> _Records supplied_:
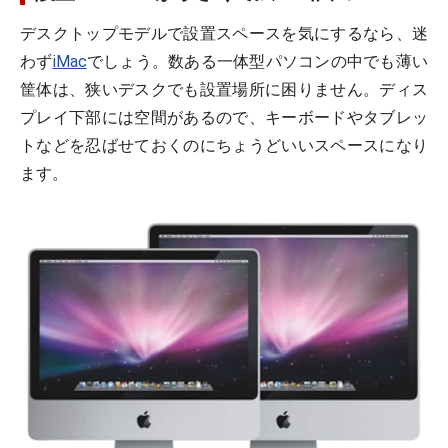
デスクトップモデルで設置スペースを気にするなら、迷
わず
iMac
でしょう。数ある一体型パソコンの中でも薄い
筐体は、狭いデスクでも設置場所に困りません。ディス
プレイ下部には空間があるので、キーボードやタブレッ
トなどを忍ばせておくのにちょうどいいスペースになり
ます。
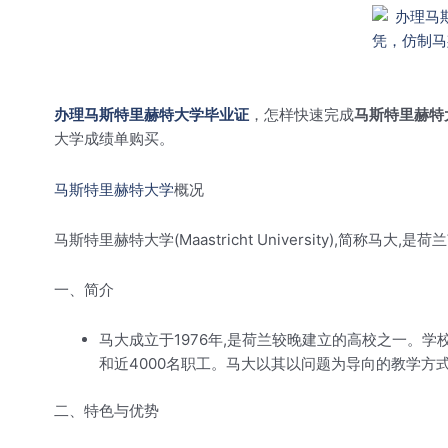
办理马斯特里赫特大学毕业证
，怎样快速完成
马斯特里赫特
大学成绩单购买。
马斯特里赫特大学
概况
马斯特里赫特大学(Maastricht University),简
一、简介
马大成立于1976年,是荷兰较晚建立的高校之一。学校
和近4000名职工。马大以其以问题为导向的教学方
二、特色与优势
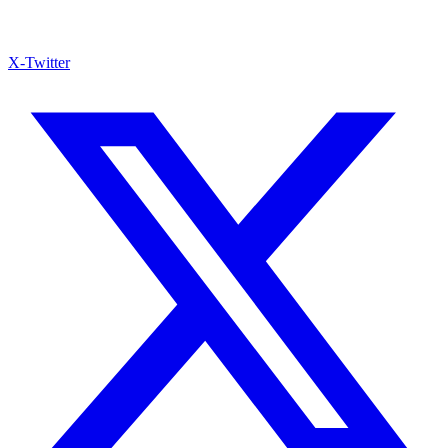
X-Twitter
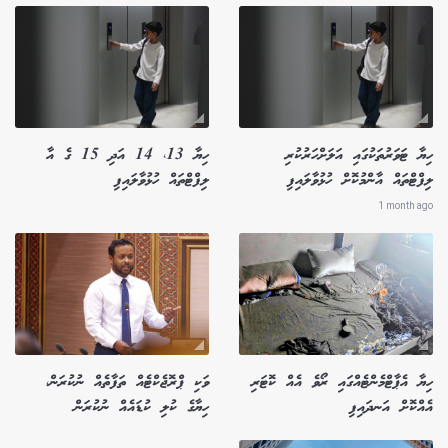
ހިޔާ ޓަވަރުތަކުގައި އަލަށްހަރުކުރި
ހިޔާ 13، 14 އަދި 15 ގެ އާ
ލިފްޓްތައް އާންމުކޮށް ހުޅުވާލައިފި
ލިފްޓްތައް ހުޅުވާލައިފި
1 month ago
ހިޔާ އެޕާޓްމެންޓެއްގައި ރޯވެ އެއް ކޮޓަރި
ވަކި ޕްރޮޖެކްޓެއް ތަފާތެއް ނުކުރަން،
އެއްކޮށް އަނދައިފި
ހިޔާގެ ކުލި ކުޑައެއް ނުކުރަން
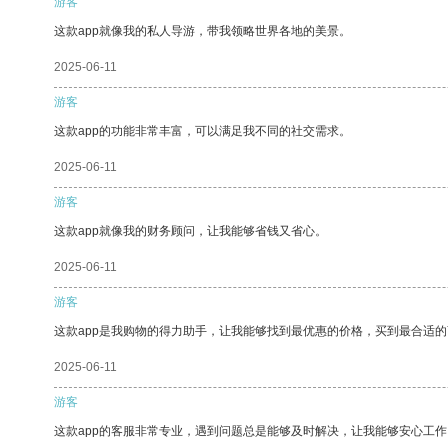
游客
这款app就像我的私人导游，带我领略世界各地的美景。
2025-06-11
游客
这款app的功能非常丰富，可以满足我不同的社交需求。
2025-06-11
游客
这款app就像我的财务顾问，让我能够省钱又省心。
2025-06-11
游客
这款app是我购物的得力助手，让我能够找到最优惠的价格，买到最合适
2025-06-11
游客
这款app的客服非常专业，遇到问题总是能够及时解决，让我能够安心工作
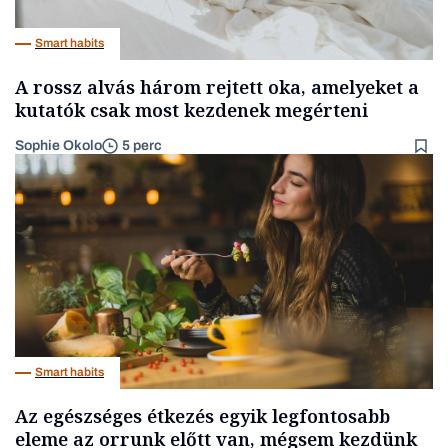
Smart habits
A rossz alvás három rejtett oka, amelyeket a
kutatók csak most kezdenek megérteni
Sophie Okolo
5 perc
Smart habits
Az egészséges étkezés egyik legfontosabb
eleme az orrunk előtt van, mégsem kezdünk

> _Your task_: Copy out exactly the lines that begin at the line with "プレイ下部には空間があるので、キーボードやタブレッ" and end at the final line of the entries above. Leave out the pictures.

> _Solution to this exercise_:
プレイ下部には空間があるので、キーボードやタブレッ
トなどを忍ばせておくのにちょうどいいスペースになり
ます。
办理马斯特里赫特大学毕业证
，怎样快速完成
马斯特里赫特
大学成绩单购买。
马斯特里赫特大学
概况
马斯特里赫特大学(Maastricht University),简
一、简介
马大成立于1976年,是荷兰较晚建立的高校之一。学校
和近4000名职工。马大以其以问题为导向的教学方
二、特色与优势
X-Twitter
ހިޔާ ޓަވަރުތަކުގައި އަލަށްހަރުކުރި
ހިޔާ 13، 14 އަދި 15 ގެ އާ
ލިފްޓްތައް އާންމުކޮށް ހުޅުވާލައިފި
ލިފްޓްތައް ހުޅުވާލައިފި
1 month ago
ހިޔާ އެޕާޓްމެންޓެއްގައި ރޯވެ އެއް ކޮޓަރި
ވަކި ޕްރޮޖެކްޓެއް ތަފާތެއް ނުކުރަން،
އެއްކޮށް އަނދައިފި
ހިޔާގެ ކުލި ކުޑައެއް ނުކުރަން
游客
这款app就像我的私人导游，带我领略世界各地的美景。
2025-06-11
游客
这款app的功能非常丰富，可以满足我不同的社交需求。
2025-06-11
游客
这款app就像我的财务顾问，让我能够省钱又省心。
2025-06-11
游客
这款app是我购物的得力助手，让我能够找到最优惠的价格，买到最合适
2025-06-11
游客
这款app的客服非常专业，遇到问题总是能够及时解决，让我能够安心工作
Smart habits
A rossz alvás három rejtett oka, amelyeket a
kutatók csak most kezdenek megérteni
Sophie Okolo
5 perc
Smart habits
Az egészséges étkezés egyik legfontosabb
eleme az orrunk előtt van, mégsem kezdünk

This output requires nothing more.